I primi indizi di questa insolita sperimentazione sul lamivudina sono stati notati negli ultimi 10 anni nel laboratorio di Ting e in quelli dei suoi collaboratori. Il team ha scoperto che fino al 50% del DNA di un tumore era composto da “elementi ripetitivi”, che in precedenza erano considerati “DNA spazzatura”. “Solo le cellule tumorali hanno prodotto questi elementi ripetitivi, non cellule sane”, ha spiegato Ting.
I tumori del colon-retto producono abbondanti quantità di elementi ripetitivi, così come i tumori dell’esofago, del polmone e molti altri. Questi elementi ripetitivi emettono livelli straordinari di RNA che si replicano in un ciclo di vita simile a quello virale attraverso la trascrizione inversa in ciò che Ting descrive al ripetitore.
La caratteristica della ripetitività agisce in modo molto simile a un virus che fa affidamento sulla trascrizione inversa per replicarsi e spostarsi nel genoma: “È un modo per i tumori di modificare il loro genoma per adattarsi allo stress”, ha aggiunto Ting, che ha avuto l’idea di valutare se un farmaco per l’HIV, la lamivudina, potesse interferire con questa dinamica.

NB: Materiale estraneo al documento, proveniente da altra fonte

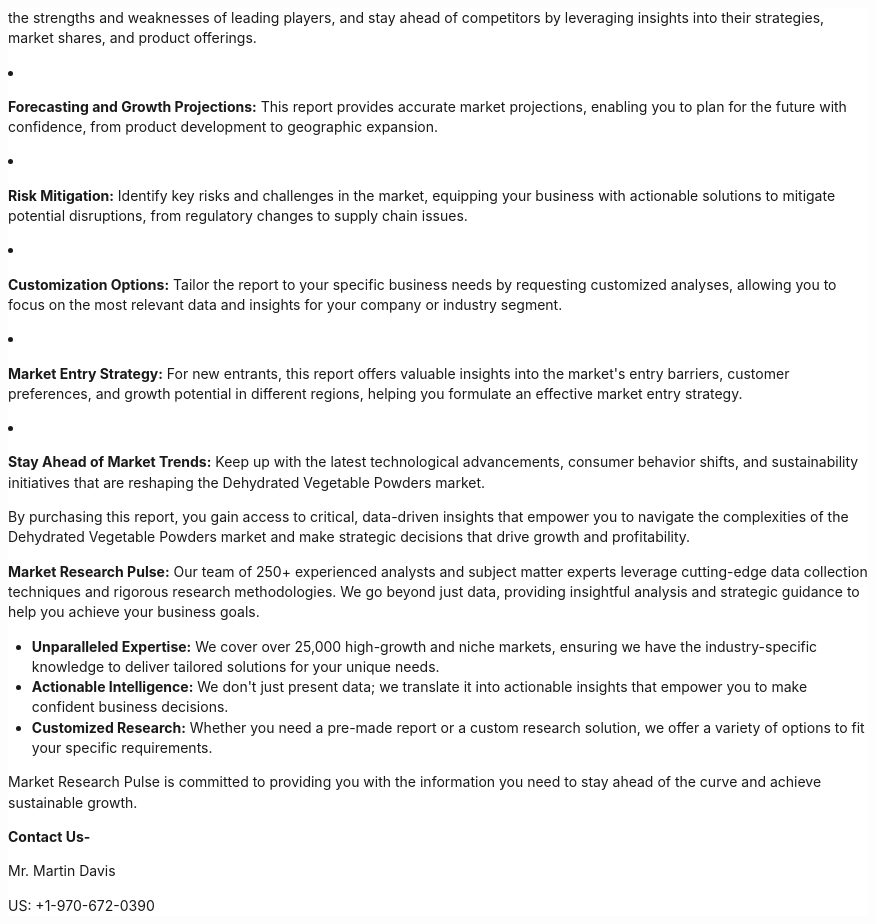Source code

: the strengths and weaknesses of leading players, and stay ahead of competitors by leveraging insights into their strategies, market shares, and product offerings.</p></li><li><p><strong>Forecasting and Growth Projections:</strong> This report provides accurate market projections, enabling you to plan for the future with confidence, from product development to geographic expansion.</p></li><li><p><strong>Risk Mitigation:</strong> Identify key risks and challenges in the market, equipping your business with actionable solutions to mitigate potential disruptions, from regulatory changes to supply chain issues.</p></li><li><p><strong>Customization Options:</strong> Tailor the report to your specific business needs by requesting customized analyses, allowing you to focus on the most relevant data and insights for your company or industry segment.</p></li><li><p><strong>Market Entry Strategy:</strong> For new entrants, this report offers valuable insights into the market's entry barriers, customer preferences, and growth potential in different regions, helping you formulate an effective market entry strategy.</p></li><li><p><strong>Stay Ahead of Market Trends:</strong> Keep up with the latest technological advancements, consumer behavior shifts, and sustainability initiatives that are reshaping the Dehydrated Vegetable Powders market.</p></li></ol><p>By purchasing this report, you gain access to critical, data-driven insights that empower you to navigate the complexities of the Dehydrated Vegetable Powders market and make strategic decisions that drive growth and profitability.</p><p><strong>Market Research Pulse:</strong>&nbsp;Our team of 250+ experienced analysts and subject matter experts leverage cutting-edge data collection techniques and rigorous research methodologies. We go beyond just data, providing insightful analysis and strategic guidance to help you achieve your business goals.</p><ul><li><strong>Unparalleled Expertise:</strong>&nbsp;We cover over 25,000 high-growth and niche markets, ensuring we have the industry-specific knowledge to deliver tailored solutions for your unique needs.</li><li><strong>Actionable Intelligence:</strong>&nbsp;We don't just present data; we translate it into actionable insights that empower you to make confident business decisions.</li><li><strong>Customized Research:</strong>&nbsp;Whether you need a pre-made report or a custom research solution, we offer a variety of options to fit your specific requirements.</li></ul><p>Market Research Pulse is committed to providing you with the information you need to stay ahead of the curve and achieve sustainable growth.</p><p><strong>Contact Us-</strong></p><p>Mr. Martin Davis</p><p>US: +1-970-672-0390</p>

Nei loro studi preclinici, Ting ha scoperto che le cellule cancerose del colon-retto erano sensibili alla lamivudina, riducendo la loro capacità di spostarsi. Il team ha anche scoperto che il farmaco ha indotto danni al DNA e risposte all’interferone, un’indicazione che il farmaco ha innescato una risposta infiammatoria nelle cellule tumorali. Sebbene non sia stato dimostrato o valutato in questo studio, Ting ha supposto che l’associazione della terapia con inibitori della trascrittasi inversa con l’immunoterapia potrebbe incoraggiare le cellule immunitarie a essere coinvolte in questi tumori.

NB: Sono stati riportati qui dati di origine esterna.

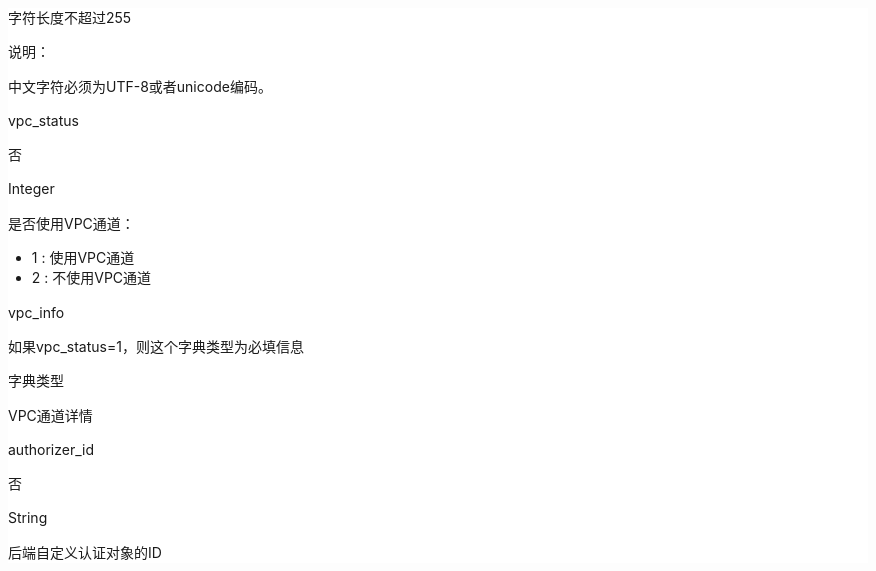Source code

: <p id="zh-cn_topic_0118921494_p2729060"><a name="zh-cn_topic_0118921494_p2729060"></a><a name="zh-cn_topic_0118921494_p2729060"></a>字符长度不超过255</p>
<div class="note" id="zh-cn_topic_0118921494_note932694220620"><a name="zh-cn_topic_0118921494_note932694220620"></a><a name="zh-cn_topic_0118921494_note932694220620"></a><span class="notetitle"> 说明： </span><div class="notebody"><p id="zh-cn_topic_0118921494_p33281542563"><a name="zh-cn_topic_0118921494_p33281542563"></a><a name="zh-cn_topic_0118921494_p33281542563"></a>中文字符必须为UTF-8或者unicode编码。</p>
</div></div>
</td>
</tr>
<tr id="zh-cn_topic_0118921494_row169831"><td class="cellrowborder" valign="top" width="15.15%" headers="mcps1.2.5.1.1 "><p id="zh-cn_topic_0118921494_p13756326"><a name="zh-cn_topic_0118921494_p13756326"></a><a name="zh-cn_topic_0118921494_p13756326"></a>vpc_status</p>
</td>
<td class="cellrowborder" valign="top" width="13.13%" headers="mcps1.2.5.1.2 "><p id="zh-cn_topic_0118921494_p40520610"><a name="zh-cn_topic_0118921494_p40520610"></a><a name="zh-cn_topic_0118921494_p40520610"></a>否</p>
</td>
<td class="cellrowborder" valign="top" width="14.14%" headers="mcps1.2.5.1.3 "><p id="zh-cn_topic_0118921494_p60943938"><a name="zh-cn_topic_0118921494_p60943938"></a><a name="zh-cn_topic_0118921494_p60943938"></a>Integer</p>
</td>
<td class="cellrowborder" valign="top" width="57.58%" headers="mcps1.2.5.1.4 "><p id="zh-cn_topic_0118921494_p37511918"><a name="zh-cn_topic_0118921494_p37511918"></a><a name="zh-cn_topic_0118921494_p37511918"></a>是否使用VPC通道：</p>
<a name="zh-cn_topic_0118921494_ul12506831"></a><a name="zh-cn_topic_0118921494_ul12506831"></a><ul id="zh-cn_topic_0118921494_ul12506831"><li>1 : 使用VPC通道</li><li>2 : 不使用VPC通道</li></ul>
</td>
</tr>
<tr id="zh-cn_topic_0118921494_row57783729"><td class="cellrowborder" valign="top" width="15.15%" headers="mcps1.2.5.1.1 "><p id="zh-cn_topic_0118921494_p49970510"><a name="zh-cn_topic_0118921494_p49970510"></a><a name="zh-cn_topic_0118921494_p49970510"></a>vpc_info</p>
</td>
<td class="cellrowborder" valign="top" width="13.13%" headers="mcps1.2.5.1.2 "><p id="zh-cn_topic_0118921494_p21079499"><a name="zh-cn_topic_0118921494_p21079499"></a><a name="zh-cn_topic_0118921494_p21079499"></a>如果vpc_status=1，则这个字典类型为必填信息</p>
</td>
<td class="cellrowborder" valign="top" width="14.14%" headers="mcps1.2.5.1.3 "><p id="zh-cn_topic_0118921494_p29717840"><a name="zh-cn_topic_0118921494_p29717840"></a><a name="zh-cn_topic_0118921494_p29717840"></a>字典类型</p>
</td>
<td class="cellrowborder" valign="top" width="57.58%" headers="mcps1.2.5.1.4 "><p id="zh-cn_topic_0118921494_p58334854"><a name="zh-cn_topic_0118921494_p58334854"></a><a name="zh-cn_topic_0118921494_p58334854"></a>VPC通道详情</p>
</td>
</tr>
<tr id="zh-cn_topic_0118921494_row1633331263218"><td class="cellrowborder" valign="top" width="15.15%" headers="mcps1.2.5.1.1 "><p id="zh-cn_topic_0118921494_p4426105522114"><a name="zh-cn_topic_0118921494_p4426105522114"></a><a name="zh-cn_topic_0118921494_p4426105522114"></a>authorizer_id</p>
</td>
<td class="cellrowborder" valign="top" width="13.13%" headers="mcps1.2.5.1.2 "><p id="zh-cn_topic_0118921494_p4918204324"><a name="zh-cn_topic_0118921494_p4918204324"></a><a name="zh-cn_topic_0118921494_p4918204324"></a>否</p>
</td>
<td class="cellrowborder" valign="top" width="14.14%" headers="mcps1.2.5.1.3 "><p id="zh-cn_topic_0118921494_p6761122173217"><a name="zh-cn_topic_0118921494_p6761122173217"></a><a name="zh-cn_topic_0118921494_p6761122173217"></a>String</p>
</td>
<td class="cellrowborder" valign="top" width="57.58%" headers="mcps1.2.5.1.4 "><p id="zh-cn_topic_0118921494_p116491557133012"><a name="zh-cn_topic_0118921494_p116491557133012"></a><a name="zh-cn_topic_0118921494_p116491557133012"></a>后端自定义认证对象的ID</p>
</td>
</tr>
</tbody>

La ricerca mostra che in una popolazione statunitense di pazienti affetti da HIV che ricevevano per tutta la vita una terapia antiretrovirale con tre farmaci, la loro incidenza di cancro al colon, alla mammella e alla prostata era significativamente inferiore rispetto alla popolazione generale. Ting ha intuito che questo tipo di terapia potrebbe prevenire un cancro o una recidiva o trasformare una malattia metastatica schiacciante in una malattia cronica come l’HIV.

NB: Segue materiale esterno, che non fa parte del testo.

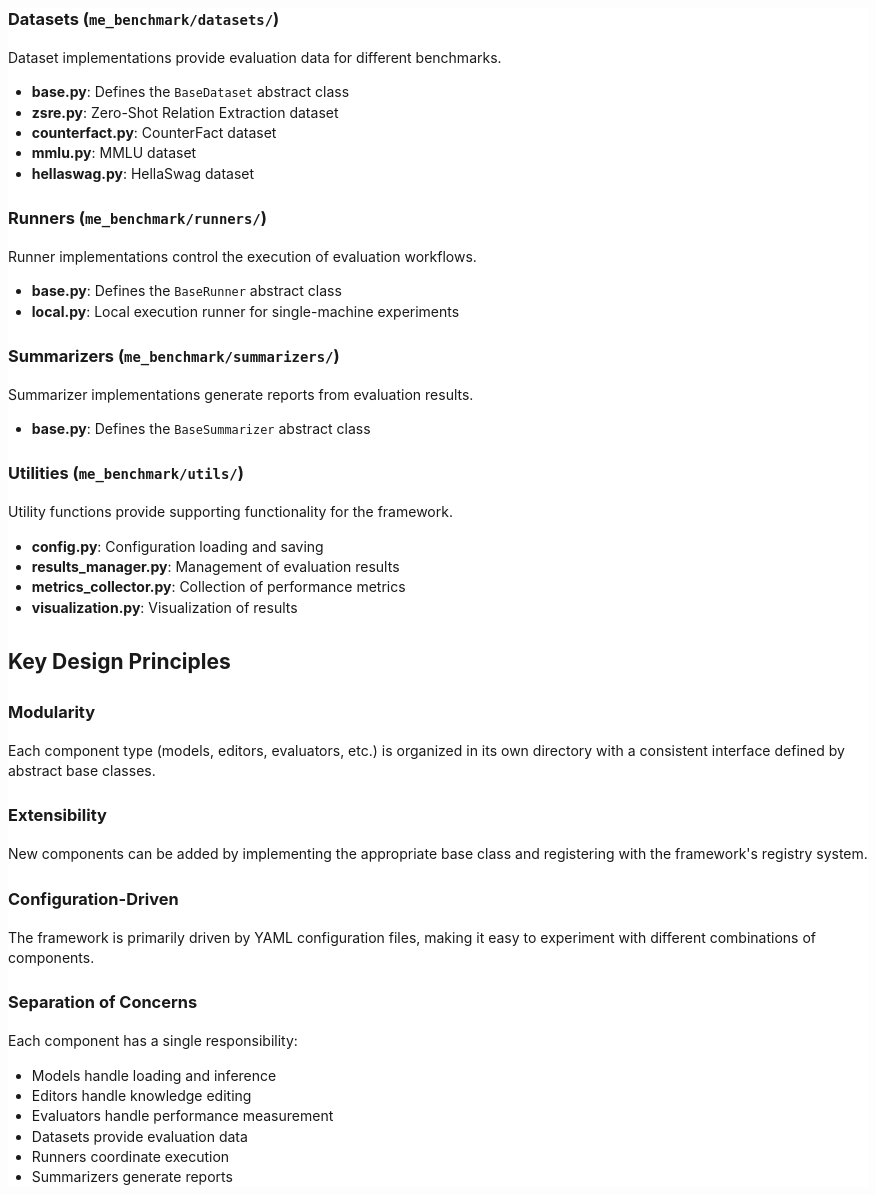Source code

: ### Datasets (`me_benchmark/datasets/`)

Dataset implementations provide evaluation data for different benchmarks.

- **base.py**: Defines the `BaseDataset` abstract class
- **zsre.py**: Zero-Shot Relation Extraction dataset
- **counterfact.py**: CounterFact dataset
- **mmlu.py**: MMLU dataset
- **hellaswag.py**: HellaSwag dataset

### Runners (`me_benchmark/runners/`)

Runner implementations control the execution of evaluation workflows.

- **base.py**: Defines the `BaseRunner` abstract class
- **local.py**: Local execution runner for single-machine experiments

### Summarizers (`me_benchmark/summarizers/`)

Summarizer implementations generate reports from evaluation results.

- **base.py**: Defines the `BaseSummarizer` abstract class

### Utilities (`me_benchmark/utils/`)

Utility functions provide supporting functionality for the framework.

- **config.py**: Configuration loading and saving
- **results_manager.py**: Management of evaluation results
- **metrics_collector.py**: Collection of performance metrics
- **visualization.py**: Visualization of results

## Key Design Principles

### Modularity

Each component type (models, editors, evaluators, etc.) is organized in its own directory with a consistent interface defined by abstract base classes.

### Extensibility

New components can be added by implementing the appropriate base class and registering with the framework's registry system.

### Configuration-Driven

The framework is primarily driven by YAML configuration files, making it easy to experiment with different combinations of components.

### Separation of Concerns

Each component has a single responsibility:
- Models handle loading and inference
- Editors handle knowledge editing
- Evaluators handle performance measurement
- Datasets provide evaluation data
- Runners coordinate execution
- Summarizers generate reports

“Abbiamo fatto la prova per vedere se potevamo imparare qualcosa di nuovo sulla biologia delle cellule tumorali e nel processo abbiamo trovato questo risultato inaspettato e molto incoraggiante“, ha concluso Ting: “La stabilità della malattia in una popolazione di malati di cancro così avanzato, con un solo agente, è altamente insolita e speriamo di poter presto avviare uno studio di Fase III più ampio con una combinazione di tre farmaci inibitori della trascrittasi inversa”.
Non rimane che attendere gli ulteriori sviluppi di una terapia che si è dimostrata particolarmente promettente nell’arrestare il processo metastatico del tumore e che ha il vantaggio di essere già testata sull’organismo umano.